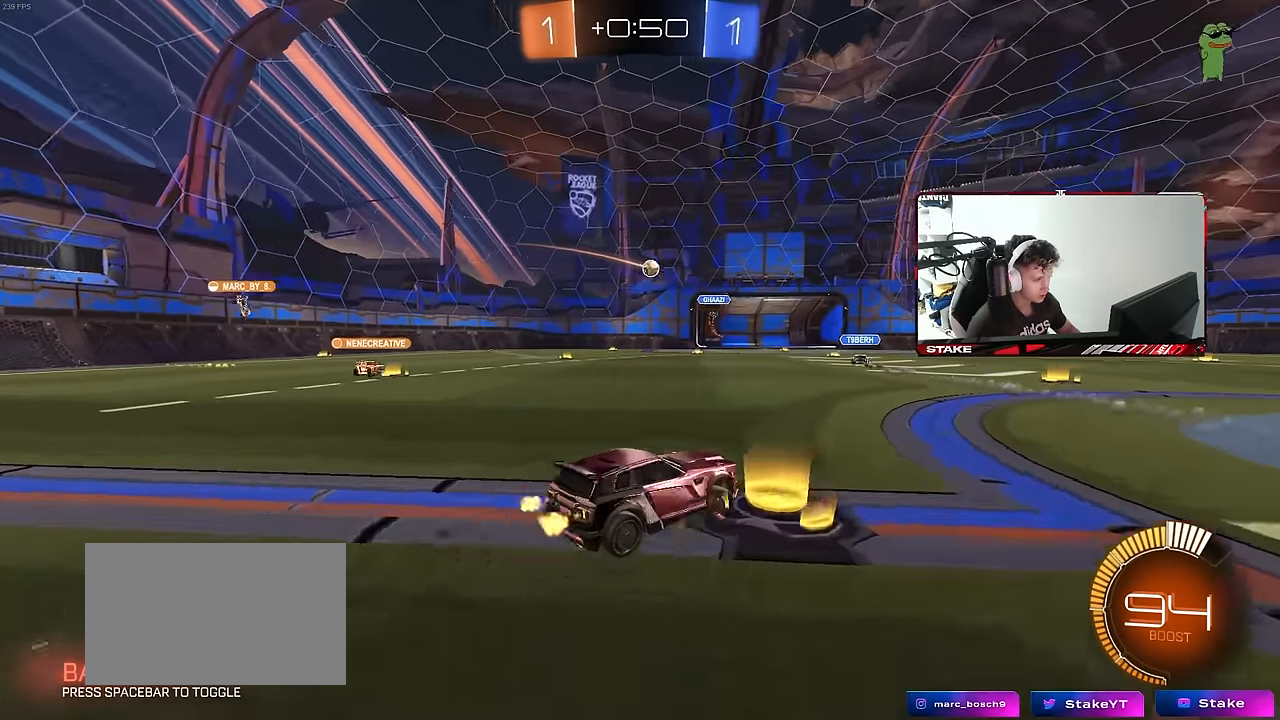
{"keys": ["w"], "mouse": [], "mouse_move": "still", "events": [[50, "mouse_left", "down"], [467, "mouse_left", "up"]]}
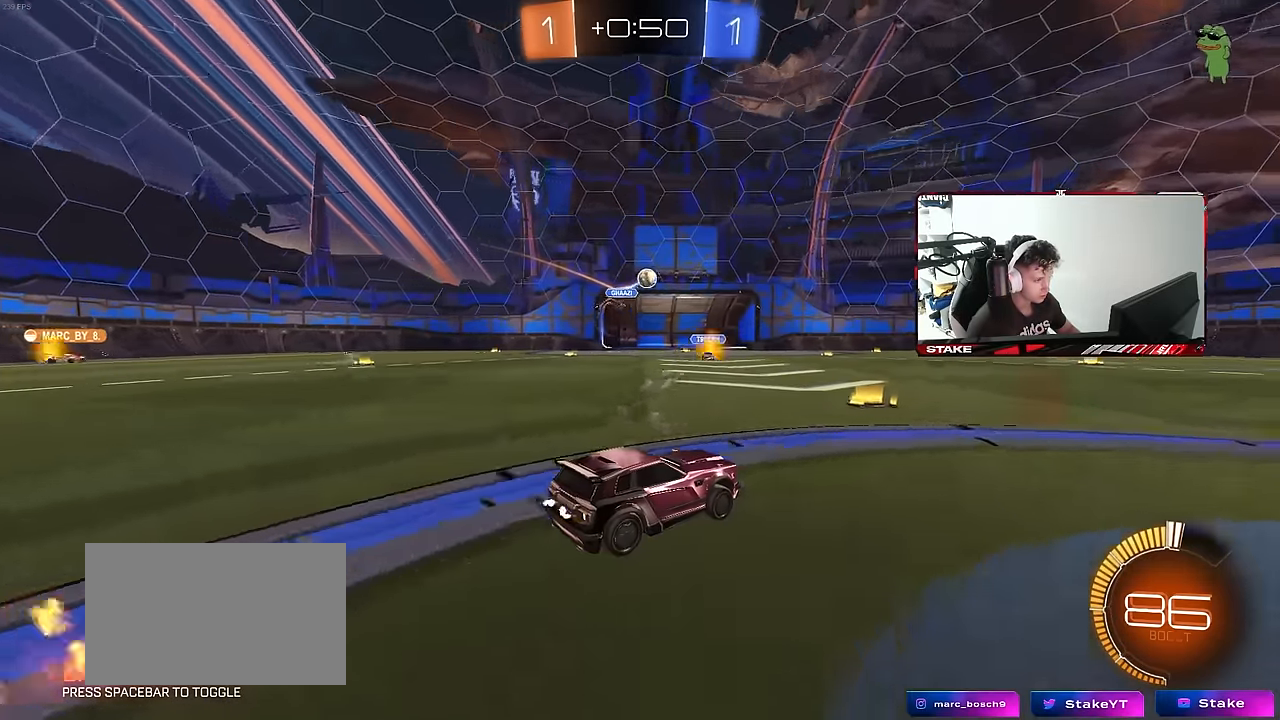
{"keys": ["w"], "mouse": ["left"], "mouse_move": "still", "events": [[200, "mouse_left", "down"], [250, "a", "down"], [350, "a", "up"], [350, "d", "down"], [434, "d", "up"]]}
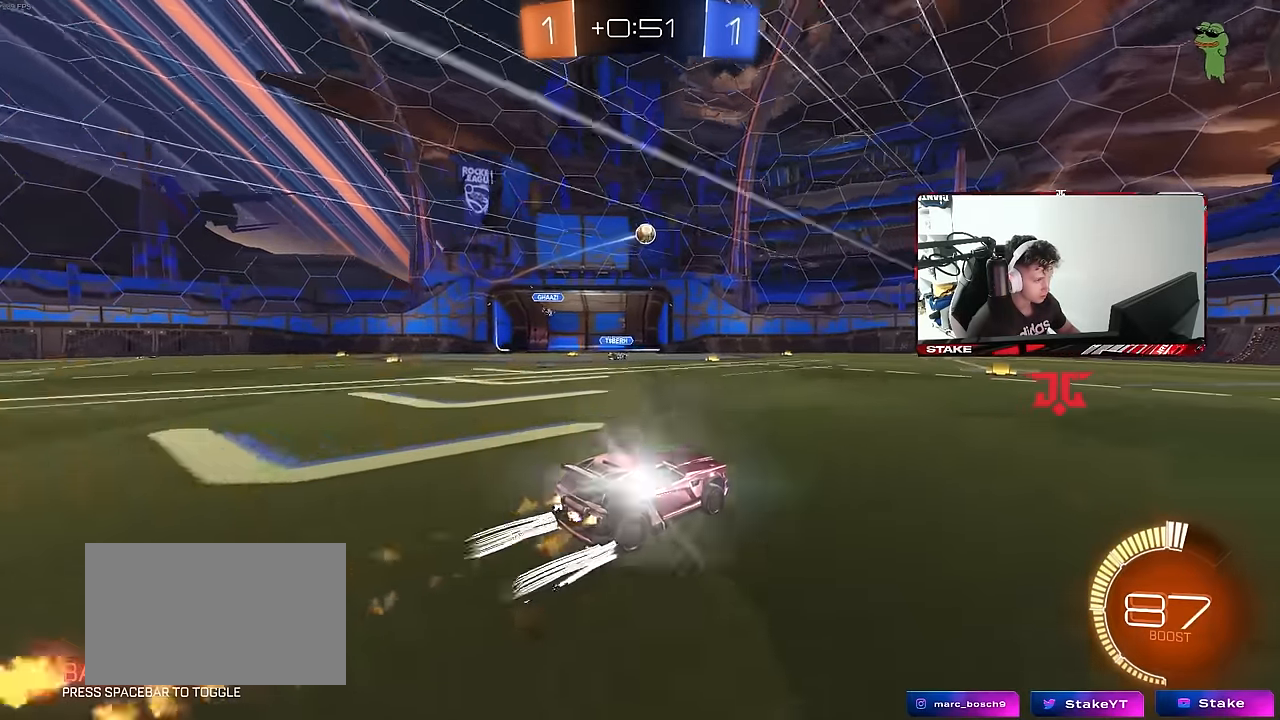
{"keys": ["a", "s"], "mouse": ["right"], "mouse_move": "down-left", "events": [[217, "mouse_left", "up"], [367, "a", "down"], [417, "w", "up"], [450, "mouse_right", "down"], [500, "s", "down"]]}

== WHAT IS NEEDED ==
Return the listing above unchanged, apart from dropping its pictures.

== ANSWER TO THIS EXERCISE ==
{"keys": ["w"], "mouse": [], "mouse_move": "still", "events": [[50, "mouse_left", "down"], [467, "mouse_left", "up"]]}
{"keys": ["w"], "mouse": ["left"], "mouse_move": "still", "events": [[200, "mouse_left", "down"], [250, "a", "down"], [350, "a", "up"], [350, "d", "down"], [434, "d", "up"]]}
{"keys": ["a", "s"], "mouse": ["right"], "mouse_move": "down-left", "events": [[217, "mouse_left", "up"], [367, "a", "down"], [417, "w", "up"], [450, "mouse_right", "down"], [500, "s", "down"]]}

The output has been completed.